On July 3, 2025, the Magyar Nemzeti Bank (MNB), Hungary’s central bank, announced it will not include Bitcoin or other cryptocurrencies in its reserve assets, doubling down on a conservative financial strategy. The decision, reported by Bloomberg, reflects concerns over crypto volatility and regulatory uncertainty, aligning with the European Central Bank’s cautious stance.
MNB officials, including Deputy Governor Csaba Kandrács, emphasized stability, stating, “The central bank is evaluating its international reserve strategy and excludes the possibility of including any crypto assets.” Unlike El Salvador, which holds 5,918 BTC ($698M as of June 30), Hungary prefers traditional assets like gold and foreign currencies. This follows a 2021 rumor of Bitcoin adoption, later debunked, and a 2022 crypto regulatory tightening after MNB’s warnings on unregistered platforms.

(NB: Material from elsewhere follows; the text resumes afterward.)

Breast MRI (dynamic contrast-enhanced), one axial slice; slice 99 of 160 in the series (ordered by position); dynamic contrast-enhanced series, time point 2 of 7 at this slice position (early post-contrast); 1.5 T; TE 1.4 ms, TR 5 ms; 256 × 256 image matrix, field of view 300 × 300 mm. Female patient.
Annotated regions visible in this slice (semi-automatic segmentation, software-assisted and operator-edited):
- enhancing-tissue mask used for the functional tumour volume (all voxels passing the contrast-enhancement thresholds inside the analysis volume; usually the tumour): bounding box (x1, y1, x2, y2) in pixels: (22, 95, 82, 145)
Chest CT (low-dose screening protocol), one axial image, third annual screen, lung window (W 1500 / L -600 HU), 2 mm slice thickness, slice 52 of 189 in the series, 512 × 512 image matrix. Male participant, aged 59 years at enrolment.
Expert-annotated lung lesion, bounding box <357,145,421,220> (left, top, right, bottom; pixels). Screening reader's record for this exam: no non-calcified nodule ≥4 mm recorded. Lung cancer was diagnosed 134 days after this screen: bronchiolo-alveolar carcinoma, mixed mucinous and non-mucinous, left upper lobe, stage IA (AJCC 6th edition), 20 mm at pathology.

The announcement had no immediate effect on Bitcoin ($114,258) or Ethereum ($4,135) prices, as markets expected such conservatism from European central banks. Hungary’s $48.6 billion in reserves (0.01% in gold) and its focus on forint stability signal a long-term aversion to crypto’s volatility, despite global trends like Switzerland’s $2.6M BTC purchase in 2025.

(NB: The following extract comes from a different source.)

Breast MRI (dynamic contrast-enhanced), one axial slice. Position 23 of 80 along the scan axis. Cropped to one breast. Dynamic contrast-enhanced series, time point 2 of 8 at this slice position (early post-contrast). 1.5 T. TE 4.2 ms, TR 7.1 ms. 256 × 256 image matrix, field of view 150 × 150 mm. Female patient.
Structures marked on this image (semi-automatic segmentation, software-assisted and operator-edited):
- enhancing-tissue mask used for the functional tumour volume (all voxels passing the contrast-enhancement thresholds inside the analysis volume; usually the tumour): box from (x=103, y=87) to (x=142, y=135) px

Hungary’s stance may slow crypto integration in Central Europe, where skepticism persists. With 64% of global central banks exploring CBDCs but only 6% considering crypto reserves (BIS 2025 survey), MNB’s decision aligns with peers like Germany and France. This could delay Bitcoin’s mainstream adoption as a reserve asset, though pro-crypto policies in the U.S., like Trump’s ventures, may counterbalance regional hesitancy.